Recent advances in deep learning (DL) architectures have improved model quality in a variety of domains, but have come at the expense of a substantial increase in model sizes. Model architectures have reached unprecedented scales, and multi-billion parameter models have become commonplace.
Unfortunately, GPU memory capacity growth has not kept pace with this rapid expansion, introducing a new systems bottleneck for DL users. While solutions exist, such as model parallelism, they suffer from performance drawbacks and introduce efficiency issues of their own.
In this talk, I will introduce Hydra, our new system for large-scale multi-model training. Hydra takes a fresh database-inspired approach to the problem, introducing new ML systems techniques adapted from RDBMSs. This includes a highly general form of automatic model sharding and spilling across memory hierarchy, a novel hybrid of model parallelism and task parallelism inspired by multi-query optimization, and a new paired scheduling scheme inspired by double buffering in RDBMSs.

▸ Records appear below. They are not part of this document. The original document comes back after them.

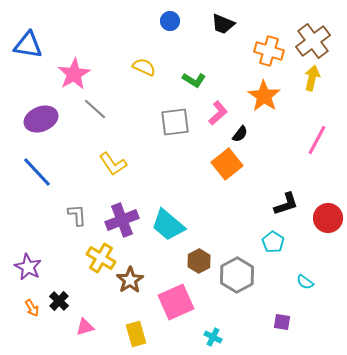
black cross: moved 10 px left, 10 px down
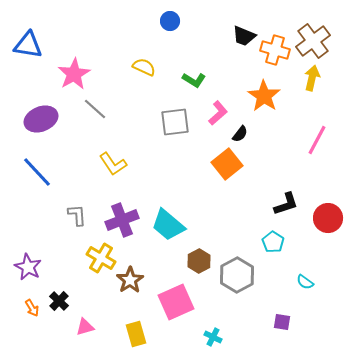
black trapezoid: moved 21 px right, 12 px down
orange cross: moved 6 px right, 1 px up
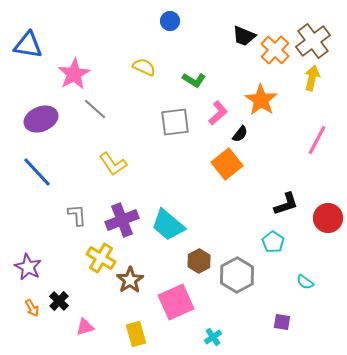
orange cross: rotated 28 degrees clockwise
orange star: moved 3 px left, 4 px down
cyan cross: rotated 30 degrees clockwise
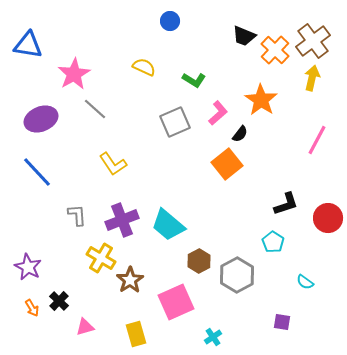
gray square: rotated 16 degrees counterclockwise
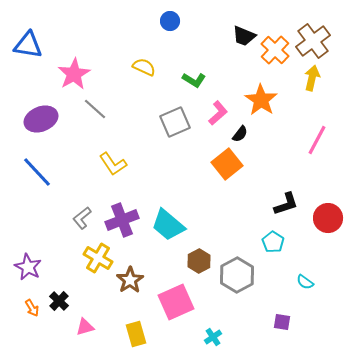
gray L-shape: moved 5 px right, 3 px down; rotated 125 degrees counterclockwise
yellow cross: moved 3 px left
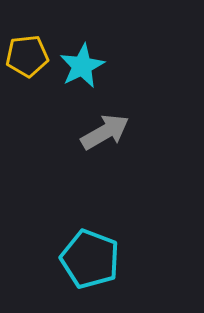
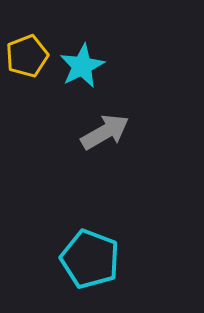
yellow pentagon: rotated 15 degrees counterclockwise
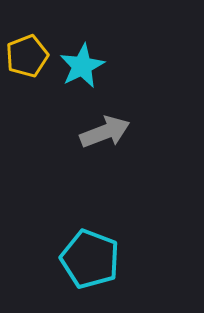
gray arrow: rotated 9 degrees clockwise
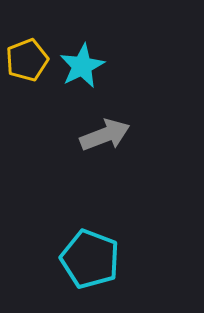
yellow pentagon: moved 4 px down
gray arrow: moved 3 px down
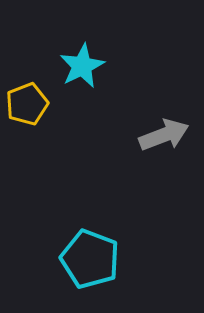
yellow pentagon: moved 44 px down
gray arrow: moved 59 px right
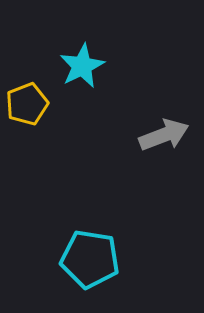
cyan pentagon: rotated 12 degrees counterclockwise
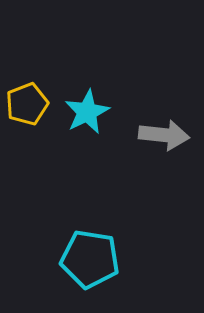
cyan star: moved 5 px right, 46 px down
gray arrow: rotated 27 degrees clockwise
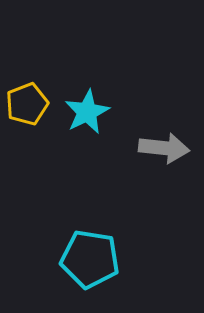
gray arrow: moved 13 px down
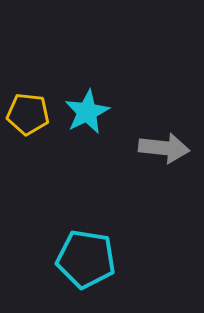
yellow pentagon: moved 1 px right, 10 px down; rotated 27 degrees clockwise
cyan pentagon: moved 4 px left
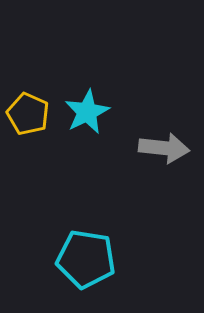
yellow pentagon: rotated 18 degrees clockwise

Our system demonstrates linear speedups against model parallelism and 50% faster training times versus state-of-the-art pipeline parallel techniques. To explore Hydra’s real-world usability, we are currently working with a group training deep learning models for physics, where high-resolution data poses challenges for scalability.
Speaker bio:
Kabir is a Ph.D. student in the UC San Diego databases group advised by Professor Arun Kumar. His research broadly addresses performance optimizations in machine learning systems design, with his most recent work focusing on enabling efficient training of large-scale models.